=== TEXTE FOURNI ===

Affirmations LGBTQ+ dans le monde arabe et musulman

Liban. L’arc-en-ciel de Beyrouth perd des couleurs

Le 30 septembre 2023, des manifestants participant à une marche pour les libertés à Beyrouth ont été agressés par des activistes hostiles aux LGBTQ+. Depuis cinq ans, les attaques et les accusations se succèdent contre la communauté queer libanaise, et aujourd’hui, la levée de boucliers contre le projet de loi visant à décriminaliser l’homosexualité met sous pression une communauté ébranlée par la réaction conservatrice.

The Daily Beast

Sans aucun doute, les acteurs les plus violents à l’égard des queers au Liban sont les groupes radicaux et les figures (ou instances) religieuses du pays. Le projet de décriminalisation de l’article 534, proposé par Marc Daou et neuf autres députés en juillet 2023, est au cœur de leur courroux. Le Hezbollah a ainsi annoncé sa volonté d’instaurer une loi visant à bannir tout ce qui à trait à l’homosexualité. Lors d’Achoura, la plus grande fête des communautés chiites, son leader Hassan Nasrallah, a qualifié la communauté homosexuelle de « culture déviante », avant de déclarer plus tard que « même célibataire [un homosexuel] devait être tué1  ». Il rejoint ainsi le grand mufti sunnite Abdoul Latif Derian qui réclamait en 2022 l’« interdiction de l’homosexualité2  ».

=== DONNÉES FOURNIES ===

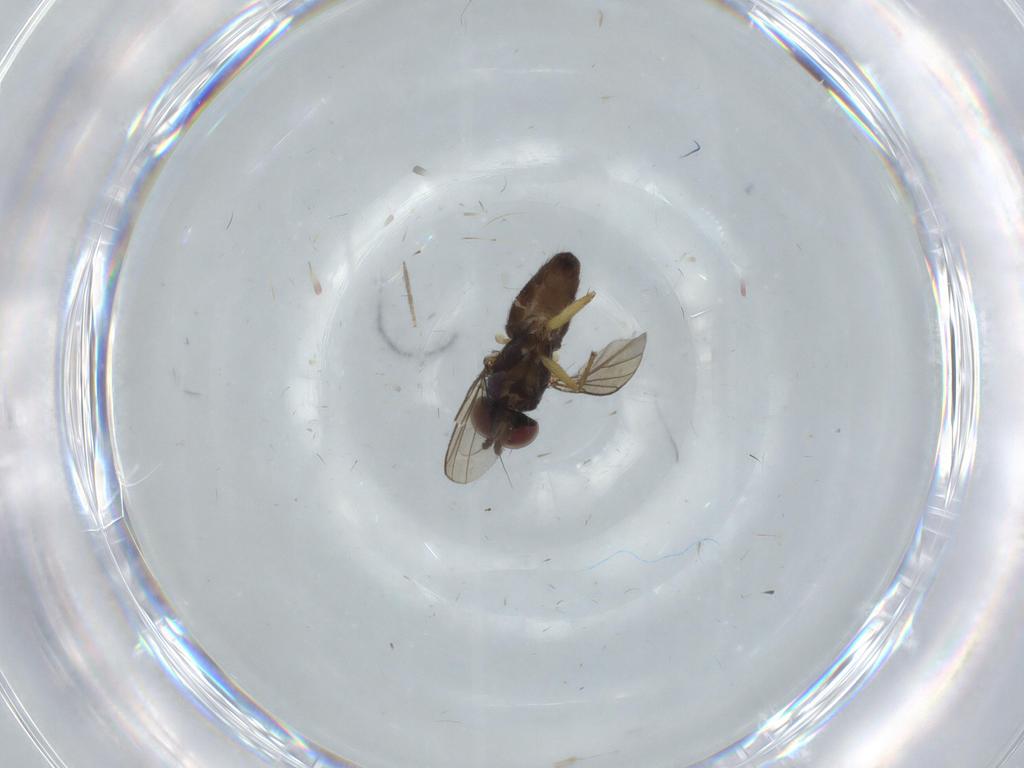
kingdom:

===
=== DONNÉES FOURNIES ===

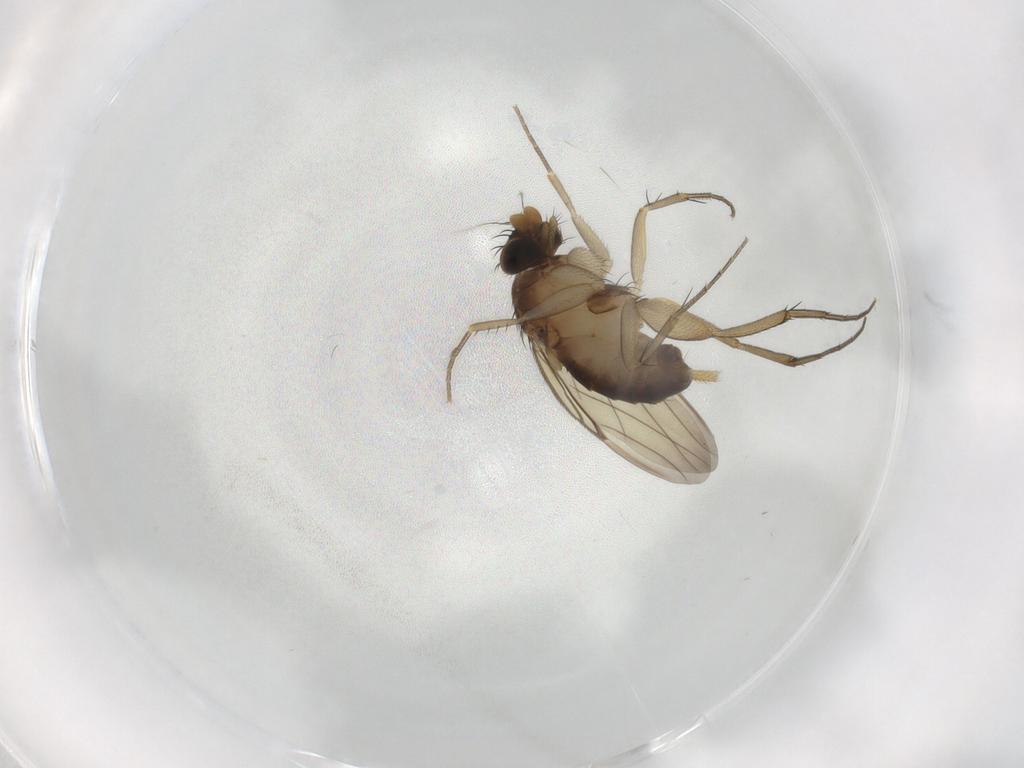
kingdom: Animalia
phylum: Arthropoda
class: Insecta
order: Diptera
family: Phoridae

===

# [OBJECTIF A]
Relevez toutes les personnes désignées par leur nom dans le texte sur la communauté queer au Liban.
# [OBJECTIF B]
D'après le texte sur la communauté queer au Liban, quel article le projet de loi de juillet 2023 vise-t-il à décriminaliser ?
# [OBJECTIF C]
Poursuivez la rédaction du texte sur la communauté queer au Liban à partir de sa dernière phrase.

# [RÉSULTAT A]
Marc Daou
Hassan Nasrallah
Abdoul Latif Derian

# [RÉSULTAT B]
L'article 534.

# [RÉSULTAT C]
De son côté, Ashraf Rifi, un sunnite, ancien dirigeant des forces de sécurité et membre du Parlement libanais, propose d’alourdir les amendes et de définir clairement ce qui est « contre nature » alors que le flou juridique joue à l’avantage des personnes queers ciblées. Le ministre de la culture Mohammad Mortada, proche du Hezbollah, parle, lui, de « perversion sexuelle » et écrit sur X (ex-Twitter) le 12 août 2023 que « les articles 9 et 10 de la Constitution imposent à l’État [le] respect des valeurs religieuses et l’interdiction de tout enseignement contraire à ces valeurs morales ». Il y affirme également que « le christianisme et l’islam condamnent la perversion sexuelle qui va à l’encontre du Créateur ».

Ce front religieux tout autant chiite que sunnite instrumentalise les représentations erronées sur les queers d’Occident. Elles sont supposées renvoyer aux militantismes locaux alors que « ces récits ne reflètent en rien la réalité libanaise, mais ont été utilisés au Liban pour attaquer la communauté », nous explique un responsable de Helem, une organisation LGBTQ+ libanaise fondée en 2001.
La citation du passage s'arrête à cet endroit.